ITA Expansion Talks Extended as China Dithers

John Neuffer photo

Dateline GENEVA:  At an ambassadors’ meeting this afternoon here in Geneva, negotiations to expand product coverage of the Information Technology Agreement (ITA) were extended an additional two days until close of business on Friday.  The reason for the extension is China, which has refused to seriously engage in the multilateral negotiations while virtually everyone else at the table has bent over backwards with the myriad constructive compromises necessary to achieve a commercially significant outcome this week.

China’s recalcitrant behavior continued after the ambassadors’ meeting when its negotiating team was a no-show at the scheduled technical working group meeting convened to continue to hammer out which tariff lines will survive.  Indeed, China’s behavior over the past 10 days has entered the realm of the surreal.  We now have Team China talking about the negotiations in terms of “watermelons” and “sesame seeds.”  Attempting to turn reality on its head, China is trying to claim its meager offer is a watermelon and the significant list of tech products it wants wiped from the table is a sesame seed.  That hard-to-swallow claim was not well received at today’s ambassadors’ meeting and was directly challenged as being far from the mark. 

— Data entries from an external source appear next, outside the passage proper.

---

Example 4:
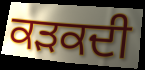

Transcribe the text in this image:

ਕੜਕਦੀ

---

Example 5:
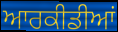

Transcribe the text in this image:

ਆਰਕੀਡੀਆਂ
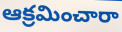
ఆక్రమించారా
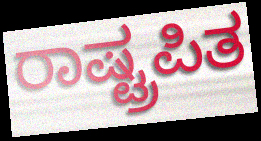
ರಾಷ್ಟ್ರಪಿತ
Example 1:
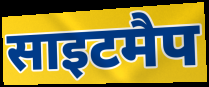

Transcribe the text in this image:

साइटमैप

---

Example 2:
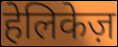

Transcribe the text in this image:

हेलिकेज़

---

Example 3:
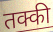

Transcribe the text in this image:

तक्की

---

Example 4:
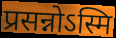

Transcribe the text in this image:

प्रसन्नोऽस्मि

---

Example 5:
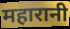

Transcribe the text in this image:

महारानी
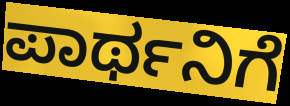
ಪಾರ್ಥನಿಗೆ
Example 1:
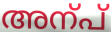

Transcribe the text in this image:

അന്പ്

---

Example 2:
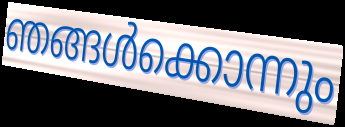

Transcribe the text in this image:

ഞങ്ങൾക്കൊന്നും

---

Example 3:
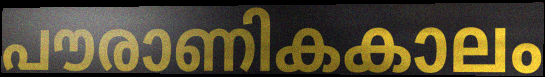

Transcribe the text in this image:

പൗരാണികകാലം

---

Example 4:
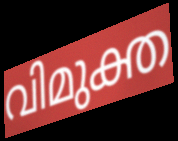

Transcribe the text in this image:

വിമുക്ത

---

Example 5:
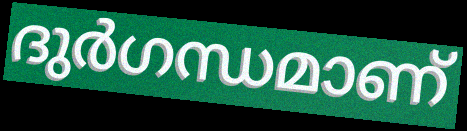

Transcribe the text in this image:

ദുർഗന്ധമാണ്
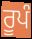
ਰੂਪੰ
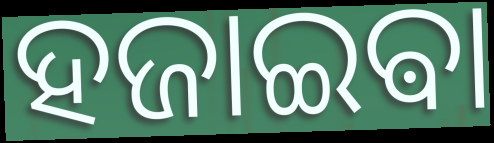
ହଜାଇଵା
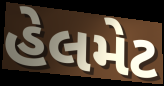
હેલમેટ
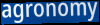
agronomy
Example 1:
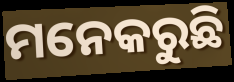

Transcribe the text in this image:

ମନେକରୁଛି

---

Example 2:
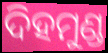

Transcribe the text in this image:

ଦିହମୁଣ୍ଡ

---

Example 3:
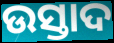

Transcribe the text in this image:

The good news is that virtually all the brush has been cleared for getting a strong deal this week.  Country after country has made helpful concessions intended to close this thing out.  True, Turkey and a couple smaller players have sensitivities lists that still need work.  But everyone else is nearly good to go, except China.

Since negotiators arrived in Geneva last week, events have transpired that conjure Samuel Beckett’s play Waiting for Godot, where the chief characters wait in vain for Godot to appear on stage.  He never does.  Well, the Chinese are sort of here, but they might as well be ghosts.  Let’s hope this drama does not have the same denouement as the famous English play.  It would be a huge lost opportunity for jobs, global growth, and innovation.